Gerakan Pelajar Sunflower berlangsung selama 23 hari. Selama waktu tersebut, para pelajar mengadakan berbagai aksi protes, termasuk mogok makan dan demonstrasi. Gerakan ini juga mendapat dukungan dari berbagai elemen masyarakat, termasuk pekerja, petani, dan aktivis sosial.
Pada tanggal 10 April 2014, pemerintah Taiwan akhirnya setuju untuk menghentikan pembahasan CSSTA. Para pelajar kemudian meninggalkan gedung Yuan Legislatif. Gerakan Pelajar Sunflower dianggap sebagai salah satu gerakan sosial paling penting dalam sejarah Taiwan. Gerakan ini telah berhasil meningkatkan kesadaran masyarakat akan pentingnya demokrasi dan keadilan sosial.
Gerakan Pelajar Sunflower memiliki dampak yang signifikan terhadap politik Taiwan.
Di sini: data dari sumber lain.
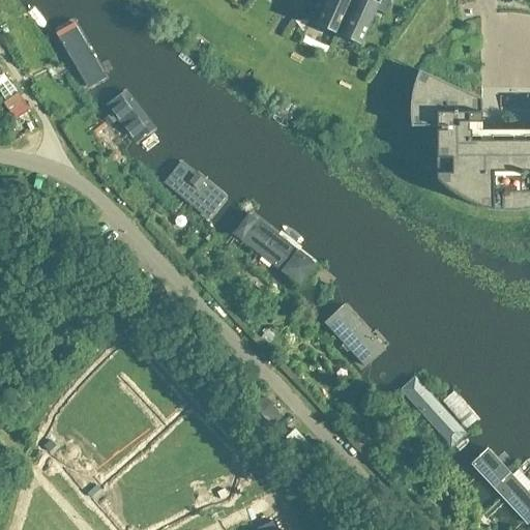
[(88,56),(43,0),(25,0),(21,4),(71,69),(88,56)]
Gerakan ini telah membantu meningkatkan kesadaran masyarakat akan pentingnya demokrasi dan keadilan sosial. Gerakan ini juga telah mendorong pemerintah untuk lebih transparan dan akuntabel kepada rakyat.
Gerakan Pelajar Sunflower juga telah menginspirasi gerakan sosial lainnya di seluruh dunia. Gerakan ini telah menunjukkan bahwa pelajar dapat menjadi kekuatan yang kuat untuk perubahan.